Transport of Propylene Carbonate-LiTFSI Electrolytes in P(VDF-HFP) using Time-Resolved ATR-FTIR Spectroscopy: Diffusion Coefficients and Molecular Interactions

The time-resolved attenuated total reflectance-Fourier transform infrared (ATR-FTIR) spectroscopy is employed to investigated the transport mechanism of gel electrolytes by monitoring the diffusion behavior of propylene carbonate-lithium bis(trifluoromethylsulfonyl)imide (PC-LiTFSI) solution through poly(vinylidene fluoride-co-hexafluoropropylene) (P(VDF-HFP)) films. Fickian behavior has been observed for both TFSI- and PC. Higher temperature leads to faster diffusion of TFSI- and PC, which could be related to the increased free volume in P(VDF-HFP) matrix and rapid molecular movements upon heating. Various molecular interactions among LiTFSI, PC and P(VDF-HFP) have been recognized.

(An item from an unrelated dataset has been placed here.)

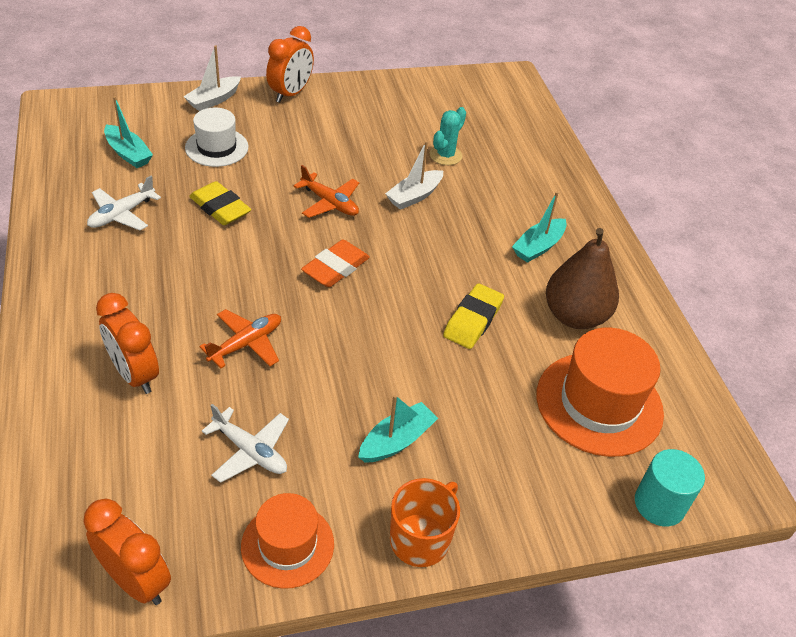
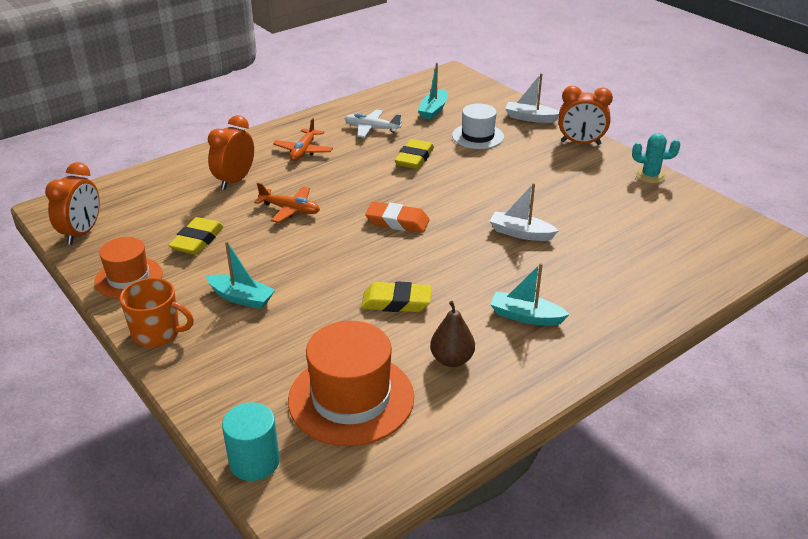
camera: 70 degrees right, 10 degrees down
white plane [202,404,289,483] -> yellow eraser [168,217,224,255]
orange plane [293,165,359,218] -> orange plane moved to [273,118,333,161]
turquoise cactus [430,107,466,165] -> turquoise cactus moved to [632,133,680,184]
brown pear [546,228,619,329] -> brown pear [430,301,475,367], size x0.61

During the diffusion process, PC molecules, in the form of small clusters, can firstly diffuse through the P(VDF-HFP) film and interact with P(VDF-HFP) by dipole-dipole interaction, acting as the plasticizer. Then, Li+ diffuses into P(VDF-HFP) with the help of ion-dipole interactions between Li+ and C=O of PC. Meanwhile, TFSI- diffuses through the polymer matrix in solvation states. In addition, slight ion-dipole interactions between Li+ and P(VDF-HFP) have been observed as well. Results in this work contribute to a better understanding of transport process in gel polymer electrolytes for lithium-ion batteries and support the development of improved gel polymer electrolytes by rationally regulating molecular interactions.